We know that sleep, nutrition and weight are interconnected and when you don’t get a good night’s sleep – that is at least 7 hours – you are much more likely to make unwise food and drink decisions that could potentially damage sleep the following night.

Hello caffeine, high-carb snacks and alcohol!

Never fear though, here is a handy guideline to the foods that can get you back on top of those zzz’s.

The vitamins and minerals that promote sleep.
The foods that promote sleep are those that are high in magnesium, potassium, vitamin B6 and tryptophan.

Magnesium deficiency is particularly common among adults, and it plays a key role in the bodily function that regulates sleep. In fact, insomnia is one of the symptoms of magnesium deficiency. Supplementing with magnesium is useful in order to boost levels in your body and you can also consume magnesium by eating dark leafy greens, pumpkin and sesame seeds, Brazil nuts and some types of fish.

Too little potassium has been linked to disturbed sleep. One study reported increased sleep efficiency and reduced episodes of waking after sleep onset, after as little as one week of potassium supplementation. You don’t have to supplement however, you can find natural sources of potassium in avocados, baked potatoes and leafy greens.

Vitamin B6 supports the brain in making the hormone serotonin, which converts to melatonin, the hormone that makes us sleepy. Natural sources of B6 are avocado, organic turkey, pistachio nuts, organic chicken and sunflower seeds.

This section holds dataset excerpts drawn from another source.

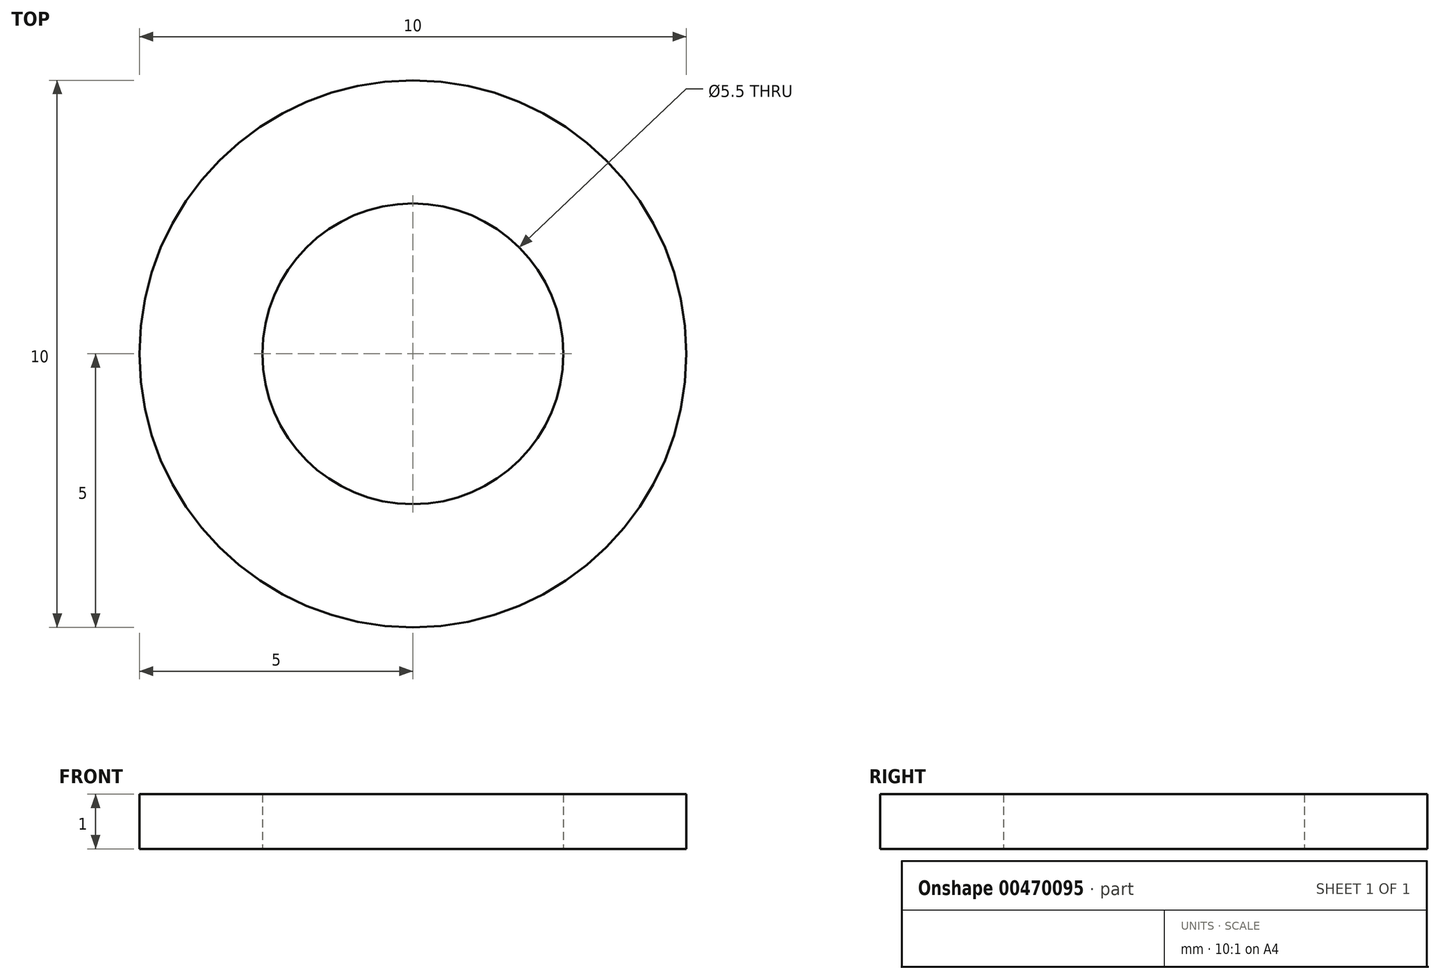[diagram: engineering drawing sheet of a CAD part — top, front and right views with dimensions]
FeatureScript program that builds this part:
annotation { "Feature Type Name" : "Feature", "Feature Type Description" : "" }
export const myFeature = defineFeature(function(context is Context, id is Id, definition is map)
    precondition{}
    {
        {
            var Q0;
            Q0=qCreatedBy(makeId("Top.planeOp"),FACE);
            var sketch = newSketch(context, id + "F0", { "sketchPlane" : qUnion([Q0])});
            skCircle(sketch, "E0", {"center": v(0, 0) * mm, "radius": 5 * mm});
            skCircle(sketch, "E1", {"center": v(0, 0) * mm, "radius": 2.75 * mm});
            skSolve(sketch);
        }
        {
            var Q0;
            Q0=makeQuery(id+"F0.imprint","IMPRINT",FACE,{"disambiguationData":[TD([[makeQuery(id+"F0.imprint","IMPRINT",EDGE,{"derivedFrom":sQuery(id+"F0.wireOp",EDGE,"E0")}),1.0]])]});
            extrude(context, id + "F1", {"entities" : qUnion([Q0]), "depth" : 1 * mm});
        }
    });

And finally tryptophan, an amino acid that is necessary in the steps to making melatonin. We don’t produce tryptophan in the body, therefore we need to supplement or eat foods with a high concentration to maximise melatonin production. These foods include chocolate, oats, fish, red meat, eggs and poultry.

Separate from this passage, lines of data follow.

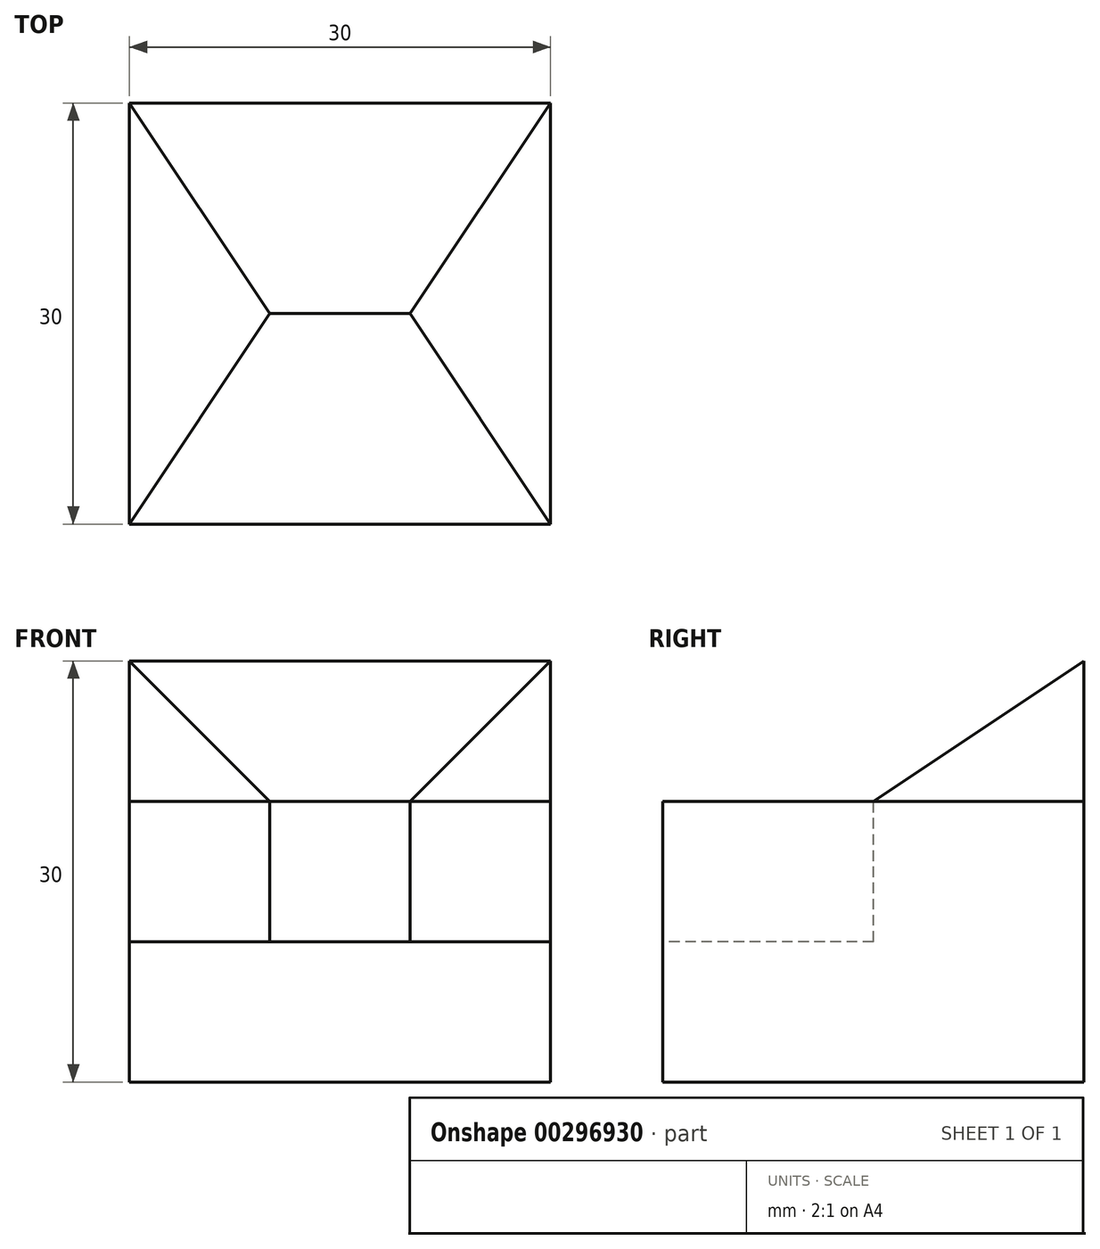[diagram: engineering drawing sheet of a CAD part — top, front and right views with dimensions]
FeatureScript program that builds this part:
annotation { "Feature Type Name" : "Feature", "Feature Type Description" : "" }
export const myFeature = defineFeature(function(context is Context, id is Id, definition is map)
    precondition{}
    {
        {
            var Q0;
            Q0=qCreatedBy(makeId("Top.planeOp"),FACE);
            var sketch = newSketch(context, id + "F0", { "sketchPlane" : qUnion([Q0])});
            skLineSegment(sketch, "E0.bottom", {"start": v(0, 0) * mm, "end": v(30, 0) * mm});
            skLineSegment(sketch, "E0.top", {"start": v(0, 30) * mm, "end": v(30, 30) * mm});
            skLineSegment(sketch, "E0.left", {"start": v(0, 0) * mm, "end": v(0, 30) * mm});
            skLineSegment(sketch, "E0.right", {"start": v(30, 0) * mm, "end": v(30, 30) * mm});
            skLineSegment(sketch, "E1", {"start": v(0, 30) * mm, "end": v(10, 15) * mm});
            skLineSegment(sketch, "E2", {"start": v(10, 15) * mm, "end": v(0, 0) * mm});
            skLineSegment(sketch, "E3", {"start": v(10, 15) * mm, "end": v(20, 15) * mm});
            skLineSegment(sketch, "E4", {"start": v(20, 15) * mm, "end": v(30, 30) * mm});
            skLineSegment(sketch, "E5", {"start": v(20, 15) * mm, "end": v(30, 0) * mm});
            skSolve(sketch);
        }
        {
            var Q0;
            Q0=qSketchRegion(id+"F0",true);
            extrude(context, id + "F1", {"entities" : qUnion([Q0]), "oppositeDirection" : true, "depth" : 30 * mm});
        }
        {
            var Q0;
            Q0=makeQuery(id+"F0.imprint","IMPRINT",FACE,{"disambiguationData":[TD([[makeQuery(id+"F0.imprint","IMPRINT",EDGE,{"derivedFrom":sQuery(id+"F0.wireOp",EDGE,"E0.bottom")}),1.0]])]});
            extrude(context, id + "F2", {"entities" : qUnion([Q0]), "operationType" : NewBodyOperationType.REMOVE, "oppositeDirection" : true, "depth" : 20 * mm});
        }
        {
            var Q0;
            Q0=makeQuery(id+"F0.imprint","IMPRINT",FACE,{"disambiguationData":[TD([[makeQuery(id+"F0.imprint","IMPRINT",EDGE,{"derivedFrom":sQuery(id+"F0.wireOp",EDGE,"E0.left")}),-1.0]])]});
            var Q1;
            Q1=makeQuery(id+"F0.imprint","IMPRINT",FACE,{"disambiguationData":[TD([[makeQuery(id+"F0.imprint","IMPRINT",EDGE,{"derivedFrom":sQuery(id+"F0.wireOp",EDGE,"E0.right")}),1.0]])]});
            extrude(context, id + "F3", {"entities" : qUnion([Q0, Q1]), "operationType" : NewBodyOperationType.REMOVE, "oppositeDirection" : true, "depth" : 10 * mm});
        }
        {
            var Q0;
            Q0=makeQuery(id+"F1.opExtrude","SWEPT_FACE",FACE,{"disambiguationData":[OSD([sQuery(id+"F0.wireOp",EDGE,"E0.right")])]});
            var sketch = newSketch(context, id + "F4", { "sketchPlane" : qUnion([Q0])});
            skLineSegment(sketch, "E6.0", {"start": v(15, 0) * mm, "end": v(30, 0) * mm});
            skLineSegment(sketch, "E7", {"start": v(15, -10) * mm, "end": v(30, 0) * mm});
            skLineSegment(sketch, "E8", {"start": v(15, 0) * mm, "end": v(15, -10) * mm});
            skSolve(sketch);
        }
        {
            var Q0;
            Q0=makeQuery(id+"F4.imprint","IMPRINT",FACE,{"disambiguationData":[TD([[makeQuery(id+"F4.imprint","IMPRINT",EDGE,{"derivedFrom":sQuery(id+"F4.wireOp",EDGE,"E6.0")}),-1.0]])]});
            extrude(context, id + "F5", {"entities" : qUnion([Q0]), "operationType" : NewBodyOperationType.REMOVE, "endBound" : BoundingType.THROUGH_ALL, "oppositeDirection" : true, "depth" : 25 * mm});
        }
    });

My favourite sleep-inducing foods.

  • Fish such as salmon or halibut with garlic and pistachio nuts.

  • Leafy green vegetables such as kale, spinach and mustard greens.

  • Tart cherries naturally boost melatonin levels.

  • Walnuts are an excellent source of tryptophan and a natural source of melatonin.

  • Almonds are valuable for sleep due to their high magnesium content.

  • Chickpeas are an excellent source of tryptophan and useful to stave off hunger before bedtime.

  • Sweet potato is rich in potassium – which helps your muscles to relax, and vitamin B6 an important co-factor for serotonin and melatonin production. As a complex carb they digest slowly, providing the steady energy your body needs to make it through the night.

  • Honey aids in transporting tryptophan to the brain without spiking your blood sugar.

Top tips
Chamomile tea
contains glycine, a chemical which relaxes nerves and muscles and induces a mild sedative effect. Add a ½ teaspoon of honey and drink a cup at dinner or 90 minutes before bed to sleep more deeply.

Epsom salt soak – ok, ok, so this is not food or drink. Soaking in a magnesium bath before bed lowers stress hormones, improves magnesium levels and improves your sleep. Try it for 20 minutes with a couple of drops of lavender essential oil.